WORK REQUEST —
Reproduce the passage of the refinery bottleneck discussion between "Refineries that can" and "of heavy sour.", inclusive.

STUDY TEXT —
================

Can someone please explain to me the economic justification for refinery bottlenecks driving the price of crude up? I just don't get it (I've always been a bit slow). It makes sense to me that you could have $8.00/gal gas at $20/b or $100/b depending on the gasoline demand side. What doesn't make sense is demand for gas increasing the price for crude oil - when everyone understands that there is a refinery bottleneck...I don't know how many headlines I've read lately stating something to the effect of "Crude jumps on refinery problems" or "Crude up 5% on gas stock draw down". Please enlighten me. Thanks.
No, it doesn't make sense on its face.  

I suspect that what is going on is that the price of light sweet crude (the benchmark that you always hear about when prices are quoted in the media) is in higher demand because the refineries need high quality crude to maximize output.  Refineries could purchase heavy sour for much less than light sweet at the current spreads, but their output of refined products would drop with the lower quality crude inputs.  

Refineries that can handle either grade of oil may prefer light sweet, depending on the price spread. My understanding is that many refineries can't refine the heavy sour crude at all, as it takes additional equipment for pre-processing. So there is essentially a shortage of light sweet, and an oversupply of heavy sour.

Any oversupply of a raw material due to processing bottlenecks should lead to a price drop. As for oil, it's a mystery.

What do you expect? To see an article titled "Price of crude goes up because oil is running out?" :)
My explanation is strictly psychological: both buyers and sellers on the market are aware that we'll soon have (and already heaving) an ever-widening supply/demand gap. And both sides are also aware that taking this in to the surface will cause panic, an oil spike, recession etc... That's why the so called "efficient market" reacts on news that have just a seemingly persuasive relation with the problem to justify the price increase necessary to settle the accumulated tensions (but of course the real reasons are quite different). On the other hand the ever optimistic media will be the last to publish news that threaten to reveal a long-term problem. That's why they expose and "swap" the long-term with the short-term ones. Scaring the investors is really bad for the business.
My thought on this is that the refined product will still be required for use regardless of domestic refining capacity. So that just means it would have to be imported, and that even more crude would end up being required since a) worldwide you're still going to refine the same amount of crude, and b) but now you need a little bit more crude because it takes energy to transport the stuff that is being imported. So domestic refinery problem means overall worldwide increase in demand, which in turn causes prices of crude to rise.

================

Extracted page text data:
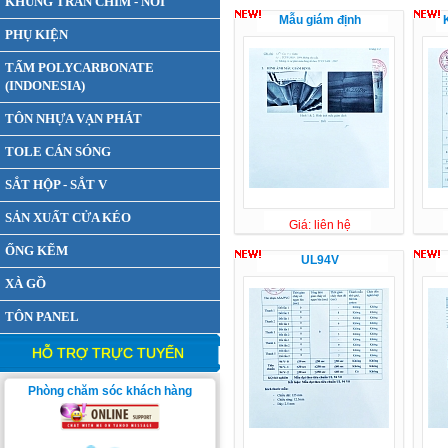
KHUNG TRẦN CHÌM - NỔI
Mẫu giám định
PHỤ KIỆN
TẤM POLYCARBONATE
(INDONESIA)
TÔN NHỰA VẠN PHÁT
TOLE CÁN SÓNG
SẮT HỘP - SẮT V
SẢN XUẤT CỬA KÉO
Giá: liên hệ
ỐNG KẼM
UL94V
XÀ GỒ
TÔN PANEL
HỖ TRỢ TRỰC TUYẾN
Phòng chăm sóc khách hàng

================

ANSWER TO THE EXERCISE —
Refineries that can handle either grade of oil may prefer light sweet, depending on the price spread. My understanding is that many refineries can't refine the heavy sour crude at all, as it takes additional equipment for pre-processing. So there is essentially a shortage of light sweet, and an oversupply of heavy sour.